What causes a marriage to break down? If it were one issue that
lead to marital strife the problem might be easily addressed. As it is, by the
time a couple is willing to seek help for their marriage, the problems are numerous.
I will address a few of the more common issues apart from sexual sin.
The central problem in marital breakdown is the foundation is
built on sinking sand. A marriage not built on the foundation of biblical
principles, with Jesus Himself as the head and center of the union will
experience difficulties. Because few marriages are truly Christ-centered, it
does not take long for the cracks to appear and before long the foundation crumbles
beneath the weight of the issues. A successful marriage will consist of both
husband and wife determining to defer to the Word of God as their guide for
life.
It is my observation that marriages go south because sinful habits
and practices have developed and gone unchallenged. They begin to erode the
oneness in the relationship and chip away at the foundations of the marriage. Sinful
attitudes of the heart can and must be confronted. Marriage is to be a
relationship of mutual admonishment and exhortation. Husband and wife are spiritual
equals, therefore, they are to help each other overcome sinful habits. It is
not unsubmissive to confront unrepentant sin, it is a kindness and a loving act
to do so! A part of loving ones spouse is desiring they become more like Christ.

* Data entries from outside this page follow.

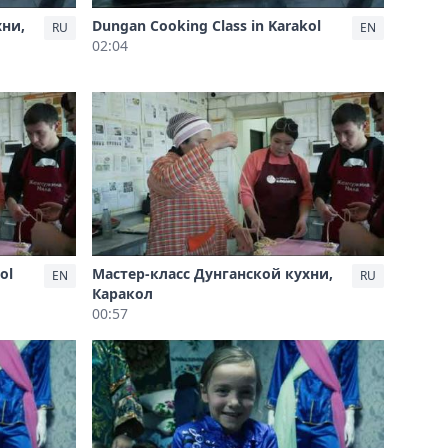
хни,
Dungan Cooking Class in Karakol
RU
EN
02:04
ol
Мастер-класс Дунганской кухни,
EN
RU
Каракол
00:57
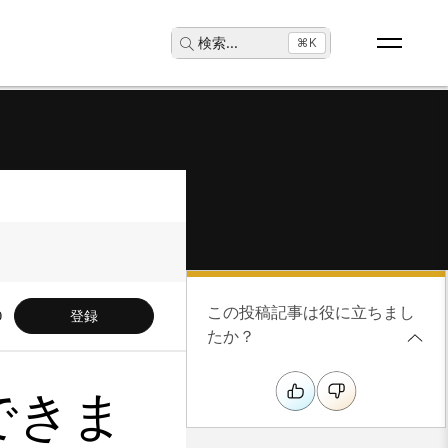
検索
...
⌘K
この投稿記事は役に立ちまし
登録
たか？
用できま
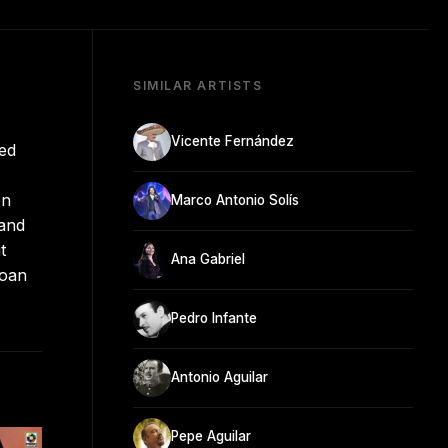
SIMILAR ARTISTS
Vicente Fernández
ned
en
Marco Antonio Solís
 and
t
Ana Gabriel
Joan
Pedro Infante
Antonio Aguilar
Pepe Aguilar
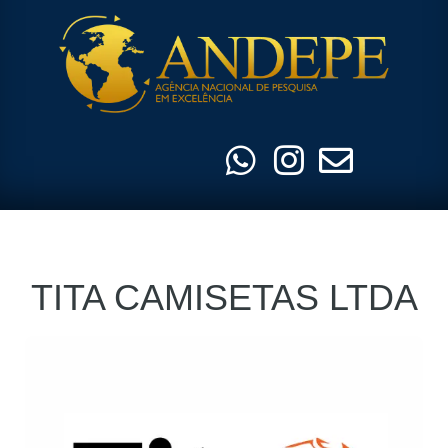
Pular
para
o
conteúdo
TITA CAMISETAS LTDA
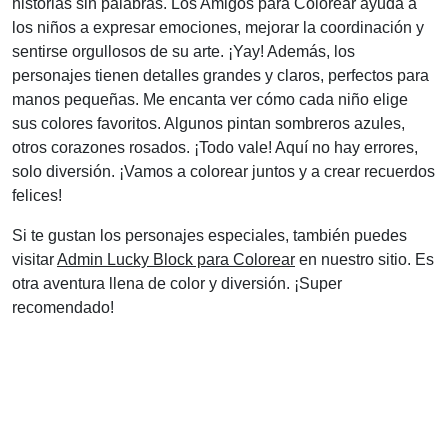
historias sin palabras. Los Amigos para Colorear ayuda a
los niños a expresar emociones, mejorar la coordinación y
sentirse orgullosos de su arte. ¡Yay! Además, los
personajes tienen detalles grandes y claros, perfectos para
manos pequeñas. Me encanta ver cómo cada niño elige
sus colores favoritos. Algunos pintan sombreros azules,
otros corazones rosados. ¡Todo vale! Aquí no hay errores,
solo diversión. ¡Vamos a colorear juntos y a crear recuerdos
felices!
Si te gustan los personajes especiales, también puedes
visitar
Admin Lucky Block para Colorear
en nuestro sitio. Es
otra aventura llena de color y diversión. ¡Super
recomendado!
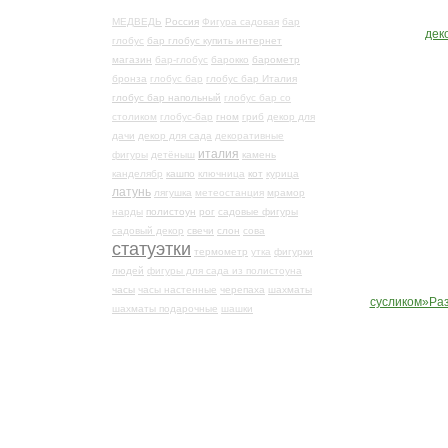
МЕДВЕДЬ
Россия
Фигура садовая
бар
глобус
бар глобус купить интернет
магазин
бар-глобус
барокко
барометр
бронза
глобус бар
глобус бар Италия
глобус бар напольный
глобус бар со
столиком
глобус-бар
гном
гриб
декор для
дачи
декор для сада
декоративные
италия
фигуры
детёныш
камень
канделябр
кашпо
ключница
кот
курица
латунь
лягушка
метеостанция
мрамор
нарды
полистоун
рог
садовые фигуры
садовый декор
свечи
слон
сова
статуэтки
термометр
утка
фигурки
людей
фигуры для сада из полистоуна
часы
часы настенные
черепаха
шахматы
шахматы подарочные
шашки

Help each other to live for the glory of God.
Another common area of marriage breakdown is selfishness or
self-centeredness on the part of one or both marriage partners. Nothing
destroys a marriage faster than selfishness. When a person reveals selfishness before marriage I would have a
hard time encouraging them to marry. Knowingly marrying a selfish person is
asking for a lifetime of misery and loneliness.
One aspect of selfishness is visible when one or both people are
focused on how the other person "makes me feel" or, when a husband or
wife has a constant demand for affection or attention from the other as proof
of their love. She waits for him to serve
her emotional needs, and he waits for her to wait on his needs. Neither person
gives much thought to the other because they only serve themselves. This becomes
very clear in relationships that are needs based. Our
culture has warped love to be about
meeting needs, squishy feelings, and sexual attraction and fulfillment. With this
worldly mindset, love becomes self-oriented instead of action oriented, sinful
and fruitless. Anything that focuses exclusively on me and what can be done for me
is sinful. It is idolatry. Nothing good can ever come from such selfish
thoughts, beliefs, and desires. Any fruit that is produced will be rotten.
When marriage is others
oriented, the fruit of happiness, joy, peace, fulfillment, and contentment is
present in the couple. Each person looks after the welfare and fulfillment of the
other and seeks the best for their spouse other rather than focusing on self. Husband
and wife are committed to each other fully. They think the best of each other,
and serve each other. This is the kind
of marriage everyone wants.
Biblical love is costly-
requires giving of self, time, interest, thought, consideration, money,
creativity, and sometimes, even your own life! This is costly because it causes
us to deny ourselves. It is being like Jesus, who laid down His life. Until you
reach that point in marriage, you haven’t done enough.